• _AIM OF THE TASK_: Find the line with "Table 1. Traditional ALB assignment." and the line with "FIGURE 1 | Kaplan" in the entries below; output exactly those two lines, every line between them, and no others.

[ENTRIES SUPPLIED Boundary: Start]

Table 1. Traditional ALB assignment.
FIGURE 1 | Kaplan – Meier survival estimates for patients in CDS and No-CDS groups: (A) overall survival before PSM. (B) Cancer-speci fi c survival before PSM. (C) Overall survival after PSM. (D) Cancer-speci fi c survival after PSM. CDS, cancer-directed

[ENTRIES SUPPLIED Boundary: End]
[ENTRIES SUPPLIED Boundary: Start]

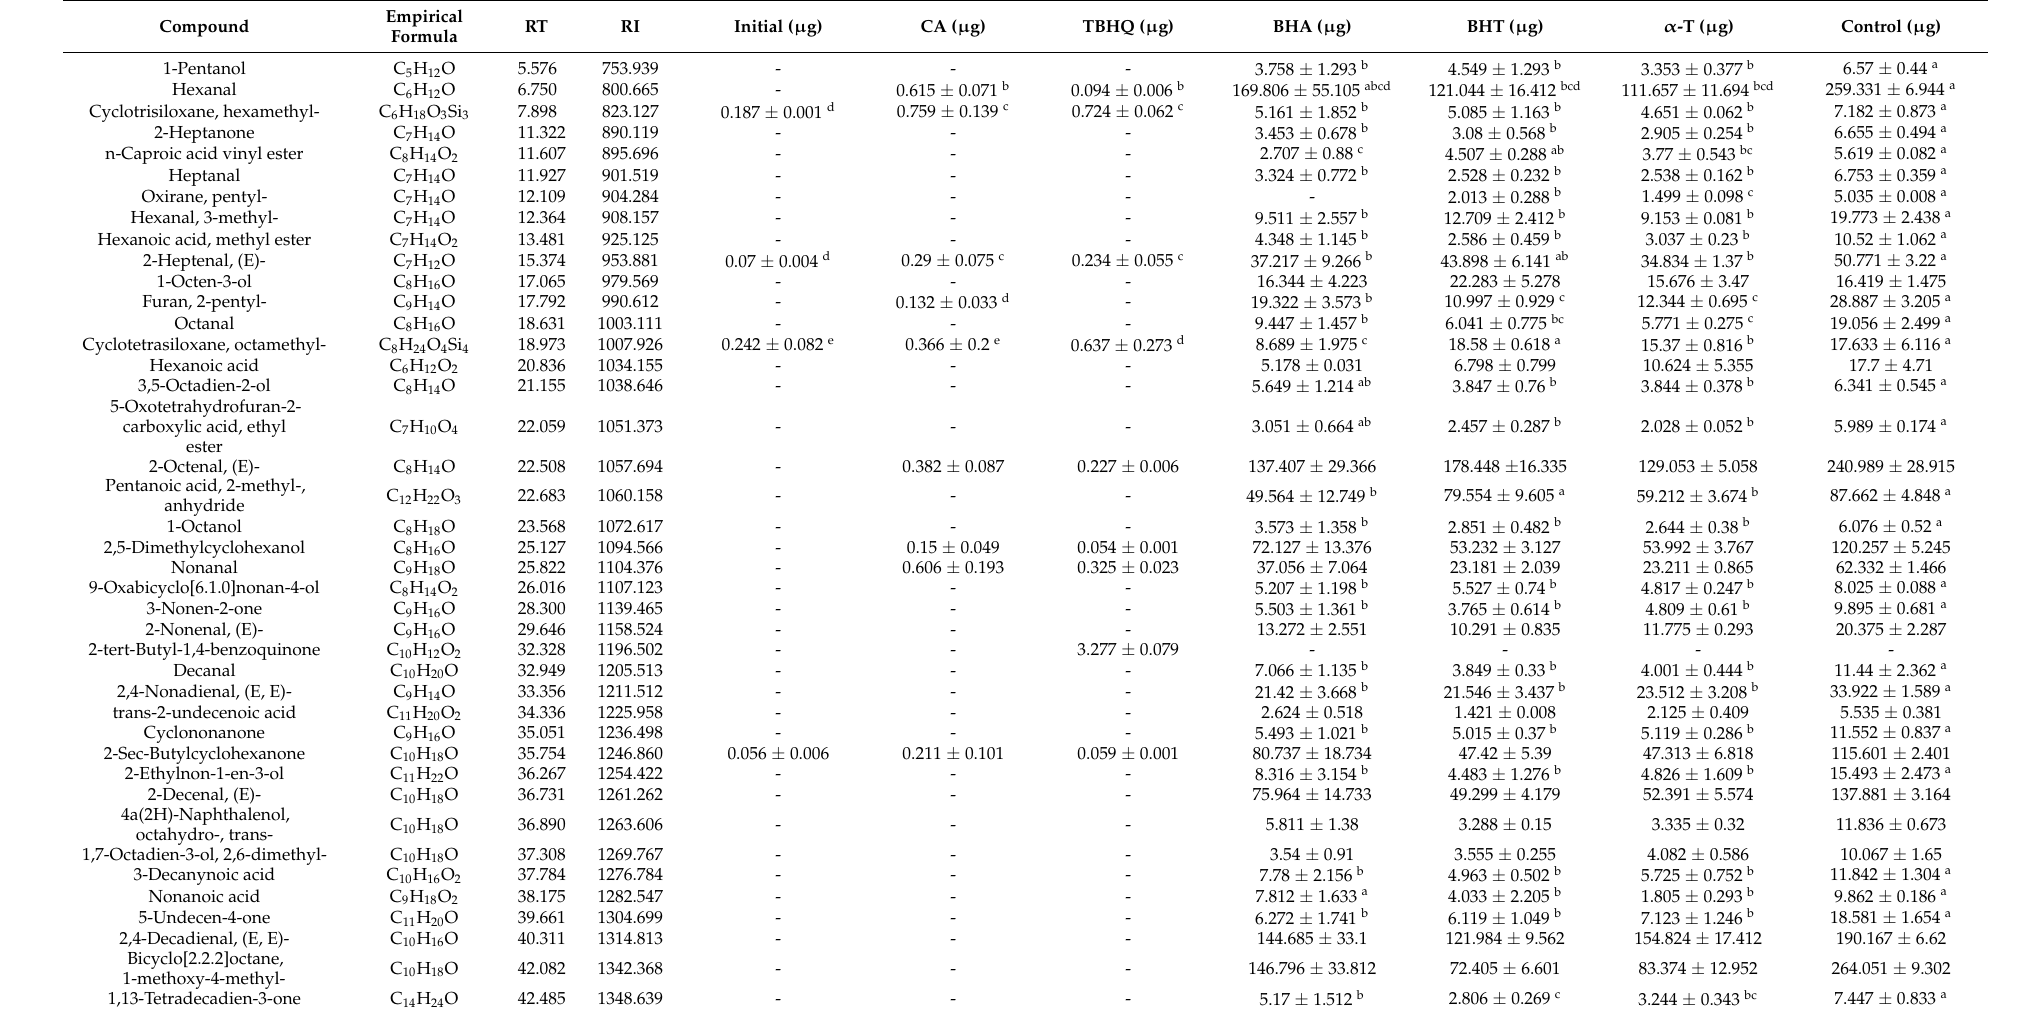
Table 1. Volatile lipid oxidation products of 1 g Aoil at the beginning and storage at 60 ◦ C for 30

[ENTRIES SUPPLIED Boundary: End]

• _RESPONSE AREA_:
Table 1. Traditional ALB assignment.
FIGURE 1 | Kaplan – Meier survival estimates for patients in CDS and No-CDS groups: (A) overall survival before PSM. (B) Cancer-speci fi c survival before PSM. (C) Overall survival after PSM. (D) Cancer-speci fi c survival after PSM. CDS, cancer-directed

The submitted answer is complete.